There’s no other person to abuse, no other party to abuse apart from the ADC. I am pleased because if we were ignored until the election, then something is wrong. We haven’t made any impact but what my sojourn in politics has made me strongly believe is that Nigerians are basically decent people and they are looking for decent personalities to entrust the affairs of state to. If there is ever a credible mass of that kind of people, we will have a different nature of politics and a different style.
That is what we are hoping for and we are putting together in the ADC. Yes, we’ve been in all sorts of parties that have done all sorts of things. But as they say, you wake up, that is your morning. So, for all of us, whatever we have contributed, we ask that people should now look at us as new.
One thing people are going to be looking at very closely is how you manage the process that throws up who is going to be your presidential flag bearer. And you’ve got big wigs in your party, people who command considerable public attention and followership. That’s going to be a challenge, isn’t it?
As a matter of fact, when the leadership of, at that time we had not gone into this detail of selecting the ADC as our platform, the one lesson we drove home to everybody was that, look, during the period of building this new platform, there must be no real campaigning.
There must be no cross insults to any other hopeful within the party.
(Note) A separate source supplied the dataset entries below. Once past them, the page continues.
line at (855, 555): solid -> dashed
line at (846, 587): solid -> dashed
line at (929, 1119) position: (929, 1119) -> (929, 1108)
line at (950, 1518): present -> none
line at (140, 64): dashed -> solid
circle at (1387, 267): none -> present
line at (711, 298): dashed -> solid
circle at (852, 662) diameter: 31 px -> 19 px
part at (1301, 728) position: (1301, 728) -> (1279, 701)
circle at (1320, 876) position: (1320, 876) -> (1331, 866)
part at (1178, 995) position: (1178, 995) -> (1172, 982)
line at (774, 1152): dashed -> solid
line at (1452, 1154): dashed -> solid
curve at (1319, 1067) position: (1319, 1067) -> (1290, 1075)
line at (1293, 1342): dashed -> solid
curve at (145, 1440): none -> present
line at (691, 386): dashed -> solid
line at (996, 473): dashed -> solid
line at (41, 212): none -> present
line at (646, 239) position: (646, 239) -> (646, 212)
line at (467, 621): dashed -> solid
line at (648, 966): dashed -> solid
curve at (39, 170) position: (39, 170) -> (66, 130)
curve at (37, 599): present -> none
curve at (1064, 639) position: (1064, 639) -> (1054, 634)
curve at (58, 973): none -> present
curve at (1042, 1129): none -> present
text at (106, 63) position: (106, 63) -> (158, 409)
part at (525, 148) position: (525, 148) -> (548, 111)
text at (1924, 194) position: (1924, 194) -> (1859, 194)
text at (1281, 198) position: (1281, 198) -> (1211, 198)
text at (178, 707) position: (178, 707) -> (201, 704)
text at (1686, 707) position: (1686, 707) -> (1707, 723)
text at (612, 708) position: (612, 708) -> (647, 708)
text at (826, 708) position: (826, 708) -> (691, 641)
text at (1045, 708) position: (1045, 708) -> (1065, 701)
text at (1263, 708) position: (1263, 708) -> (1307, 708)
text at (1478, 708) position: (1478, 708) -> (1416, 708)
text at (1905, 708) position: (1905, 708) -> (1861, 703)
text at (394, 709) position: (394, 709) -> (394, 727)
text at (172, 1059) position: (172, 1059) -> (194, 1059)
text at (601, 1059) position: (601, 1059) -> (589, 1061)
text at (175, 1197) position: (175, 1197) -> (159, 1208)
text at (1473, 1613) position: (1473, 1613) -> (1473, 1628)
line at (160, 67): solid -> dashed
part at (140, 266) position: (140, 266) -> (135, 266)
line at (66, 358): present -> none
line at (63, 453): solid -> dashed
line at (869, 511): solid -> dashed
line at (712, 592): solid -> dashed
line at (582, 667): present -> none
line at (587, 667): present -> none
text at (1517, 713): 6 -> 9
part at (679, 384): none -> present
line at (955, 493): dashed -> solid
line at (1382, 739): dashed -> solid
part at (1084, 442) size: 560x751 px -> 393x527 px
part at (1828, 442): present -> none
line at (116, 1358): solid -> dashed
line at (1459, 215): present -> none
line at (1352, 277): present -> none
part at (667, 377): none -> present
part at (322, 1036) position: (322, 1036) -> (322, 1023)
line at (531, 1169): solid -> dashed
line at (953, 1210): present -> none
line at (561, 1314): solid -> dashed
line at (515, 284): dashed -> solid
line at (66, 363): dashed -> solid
And they must not divide the growing new platform by trying to influence politics in different zones or different states. Largely, they have been faithful to that, so we too have been faithful to not bring in that issue to the front.
But they themselves have brought it up. Peter Obi has repeatedly said that he’s not going to settle for second choice and that he’s going to run. Atiku Abubakar himself has said he’s not going to step down for anybody; that he’s going to run as well…
You don’t start a negotiation by saying this is your fallback position and the other one. You go for the very peak that you want and reality will have to dawn. There can only be one candidate. There can only be one president. So, the basic thing is that we are all going to do the arithmetic. If you run, what is the arithmetic like? If there’s a combination, what does the arithmetic look like?
So, you are going to do a very pragmatic. To all of us, this is Nigeria’s last card. Nigeria has an existential problem and that’s why we say we are a rescue movement for the nation. We have an existential problem and we cannot afford to mock up this process. We see the suffering in the face of the people. You’ll be very surprised at what the people think; what they are going through.
But that’s what you said in 2015 and Nigerians voted for APC…
We meant it. And there’s been no change. We meant it. We meant what we said. But apparently they are commercial politicians. That’s why innocent people like us, different people like us, who believe, got mocked up but we have learnt our lessons.
You are now 86 years old. When history writes your chapter,, do you hope to be remembered as a builder of power or a builder of principles or something else?
I want to be remembered as both builder of power and builder of principles. We’ve got the power, but we mocked it up. There is no question about that. But my message to everybody is that you cannot avoid principle. You must stand for something. This nation must stand for something. This nation must look after its 230 million population. God did not make a mistake in putting us together.
The largest black coloured African nation; that was for a purpose. Today, where are we? Laughed at, mocked, derided, and resounded. We deserve a lot better than that. So, to rescue this country is a mission that we must undertake. What history says, what it does not say, all I pray to achieve even on my deathbed, I want to have a smile on my face that finally Nigeria is out of the woods. We are there yet, but we’ll be out of the woods.